One of many questions pertaining health optimizations, surrounding which key vitamin deficiency(s) play a bigg(er) role to mortality risks, within the nuances of individual (N=1) genomics, is likely always an on-going mystery that is likely not going to be resolved overnight.

Vitamin A appears to have antagonist processes to Vitamin D. Several papers (here and here) demonstrated these both in mechanistic and animal based models. Hence a question that remains undoubtedly difficult to answer is ~ is it the Vitamin A or the Vitamin D ~ the failure of the utilization somewhere or somehow in the biology, that predisposes one to develop symptoms of excess of one vitamin vs the other (and/or vice versa)?

Not everybody appears to gain benefit in complete dietary Vitamin A restriction.

Despite increasing # of anecdotes concurring with Dr Smith and Grant’s message, so too a few who, despite trialling these extensive exclusion protocols as suggested ~ experienced adverse outcomes. Obviously no names need mentioning, but several insights can be found here.

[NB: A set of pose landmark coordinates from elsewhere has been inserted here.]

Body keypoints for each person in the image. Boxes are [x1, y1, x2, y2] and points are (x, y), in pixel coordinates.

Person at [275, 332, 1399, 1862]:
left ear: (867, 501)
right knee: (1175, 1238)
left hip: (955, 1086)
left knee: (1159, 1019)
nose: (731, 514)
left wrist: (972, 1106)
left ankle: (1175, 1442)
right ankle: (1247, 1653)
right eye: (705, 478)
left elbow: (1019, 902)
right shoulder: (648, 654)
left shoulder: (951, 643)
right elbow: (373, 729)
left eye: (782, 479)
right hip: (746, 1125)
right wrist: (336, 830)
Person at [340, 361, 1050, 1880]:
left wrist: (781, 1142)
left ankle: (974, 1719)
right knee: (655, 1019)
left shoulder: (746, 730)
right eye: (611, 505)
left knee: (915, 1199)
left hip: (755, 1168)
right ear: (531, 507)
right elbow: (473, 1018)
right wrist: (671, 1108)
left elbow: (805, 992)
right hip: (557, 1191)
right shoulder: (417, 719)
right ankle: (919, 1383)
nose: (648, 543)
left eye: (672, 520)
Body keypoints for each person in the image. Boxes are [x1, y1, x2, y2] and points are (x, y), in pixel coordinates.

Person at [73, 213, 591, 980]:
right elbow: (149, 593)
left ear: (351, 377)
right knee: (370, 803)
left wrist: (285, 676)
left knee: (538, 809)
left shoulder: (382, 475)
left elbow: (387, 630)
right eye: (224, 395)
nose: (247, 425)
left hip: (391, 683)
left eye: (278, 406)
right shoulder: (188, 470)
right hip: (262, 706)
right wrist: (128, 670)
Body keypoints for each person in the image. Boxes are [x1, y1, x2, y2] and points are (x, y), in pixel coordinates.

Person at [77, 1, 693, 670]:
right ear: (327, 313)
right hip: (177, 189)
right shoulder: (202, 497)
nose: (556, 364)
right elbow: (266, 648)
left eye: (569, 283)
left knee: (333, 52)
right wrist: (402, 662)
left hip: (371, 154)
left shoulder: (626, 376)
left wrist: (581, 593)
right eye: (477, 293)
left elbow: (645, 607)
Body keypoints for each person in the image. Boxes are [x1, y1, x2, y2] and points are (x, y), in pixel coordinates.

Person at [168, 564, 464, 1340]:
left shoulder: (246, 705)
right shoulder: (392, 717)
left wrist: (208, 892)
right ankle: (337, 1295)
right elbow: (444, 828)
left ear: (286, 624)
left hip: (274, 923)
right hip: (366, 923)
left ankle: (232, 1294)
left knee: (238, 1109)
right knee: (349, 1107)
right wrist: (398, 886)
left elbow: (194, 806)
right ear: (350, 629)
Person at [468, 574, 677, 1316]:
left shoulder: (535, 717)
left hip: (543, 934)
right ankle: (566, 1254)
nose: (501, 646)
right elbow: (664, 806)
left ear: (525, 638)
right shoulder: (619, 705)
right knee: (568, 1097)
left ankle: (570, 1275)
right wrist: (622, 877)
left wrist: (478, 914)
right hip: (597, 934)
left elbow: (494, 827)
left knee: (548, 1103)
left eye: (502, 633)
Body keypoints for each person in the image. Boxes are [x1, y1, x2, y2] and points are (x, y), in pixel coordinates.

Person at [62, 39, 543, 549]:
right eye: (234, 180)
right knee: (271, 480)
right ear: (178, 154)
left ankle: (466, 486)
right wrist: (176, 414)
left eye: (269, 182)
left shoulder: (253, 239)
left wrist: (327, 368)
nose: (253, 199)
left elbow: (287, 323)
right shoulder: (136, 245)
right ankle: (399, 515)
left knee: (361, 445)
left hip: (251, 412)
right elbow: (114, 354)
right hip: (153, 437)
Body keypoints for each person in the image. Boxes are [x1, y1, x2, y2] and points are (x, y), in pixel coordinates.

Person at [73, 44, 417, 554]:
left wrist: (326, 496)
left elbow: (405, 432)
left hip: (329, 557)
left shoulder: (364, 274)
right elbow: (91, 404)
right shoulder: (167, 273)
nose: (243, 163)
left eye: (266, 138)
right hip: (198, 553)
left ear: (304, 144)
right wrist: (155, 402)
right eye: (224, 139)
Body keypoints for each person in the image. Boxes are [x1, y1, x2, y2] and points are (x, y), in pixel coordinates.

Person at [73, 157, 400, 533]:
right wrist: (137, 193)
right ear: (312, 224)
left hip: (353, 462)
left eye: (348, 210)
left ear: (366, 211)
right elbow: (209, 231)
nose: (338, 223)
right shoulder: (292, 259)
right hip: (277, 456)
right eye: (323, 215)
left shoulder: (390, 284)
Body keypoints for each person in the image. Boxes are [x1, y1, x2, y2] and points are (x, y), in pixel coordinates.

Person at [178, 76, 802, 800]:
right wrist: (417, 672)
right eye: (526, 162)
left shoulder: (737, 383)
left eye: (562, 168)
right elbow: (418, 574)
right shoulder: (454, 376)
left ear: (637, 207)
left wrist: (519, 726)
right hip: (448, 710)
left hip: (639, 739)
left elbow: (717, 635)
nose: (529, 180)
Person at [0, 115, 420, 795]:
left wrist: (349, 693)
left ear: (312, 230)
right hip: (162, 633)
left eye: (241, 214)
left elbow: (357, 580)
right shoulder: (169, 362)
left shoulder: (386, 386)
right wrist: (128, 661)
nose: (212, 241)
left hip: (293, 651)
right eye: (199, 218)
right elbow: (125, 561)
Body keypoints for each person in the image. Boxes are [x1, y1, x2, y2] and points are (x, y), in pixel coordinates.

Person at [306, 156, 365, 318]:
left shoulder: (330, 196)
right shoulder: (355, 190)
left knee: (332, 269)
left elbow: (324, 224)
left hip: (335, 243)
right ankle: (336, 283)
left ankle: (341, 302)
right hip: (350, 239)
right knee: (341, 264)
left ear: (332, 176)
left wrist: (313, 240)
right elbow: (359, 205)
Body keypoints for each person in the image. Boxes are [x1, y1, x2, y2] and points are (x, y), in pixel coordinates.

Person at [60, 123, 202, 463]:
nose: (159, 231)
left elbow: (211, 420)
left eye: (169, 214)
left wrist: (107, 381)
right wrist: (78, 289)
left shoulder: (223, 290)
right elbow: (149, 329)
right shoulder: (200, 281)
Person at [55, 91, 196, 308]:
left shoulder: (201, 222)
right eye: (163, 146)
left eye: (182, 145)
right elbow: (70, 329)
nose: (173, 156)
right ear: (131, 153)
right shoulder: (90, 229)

(minor offtrack) but Important disclaimer: there are many forums whose members do use exact same “handle” or “user names” as my own shortened name and identity ~ be it “Andrew W” or “AW”.  I can assure everyone that I am not currently affiliated NOR am I proclaiming I am such-and-such individual(s) residing in these forums. Unless I explicitly declare that I am such a member. My presence here remains clear for everyone to identify~ be it (thus far) in this website, my own website, and obviously – my youtube channel. I hope this clears any confusions. ~ AW.

Understanding why behind these conflicting outcomes, are obviously difficult to translate for lay reading. Presuming within the safest conclusion that everyone bears an unique response to any exclusion protocols; perhaps the following can derive further reading(s) that may assist at putting things to perspective.

  • Eliminating all Vitamin A foods can and may predispose deficiencies or inadequacies in another.
  • Vitamin A still remains throughout history a nutrient praised amongst indigenous and ethnic cultures for centuries.

Eliminating Vitamin A foods can and may also prove challenging as such may invite more problems than they are constructive, or worse – may pose further confusions as a cascading array of unknowns unless one is prepared and very thoroughly patient to assess such a repercussion. For instance foods that are rich in Vitamin A, notably those in animal form (retinyl esters) contain many other non-obligatory essentials. Chiefly among them, eggs ~ containing the much needed pre-methylated choline, are considered vital as it helps in the packaging of Retinol into the RBP / retinol binding protein (48:50).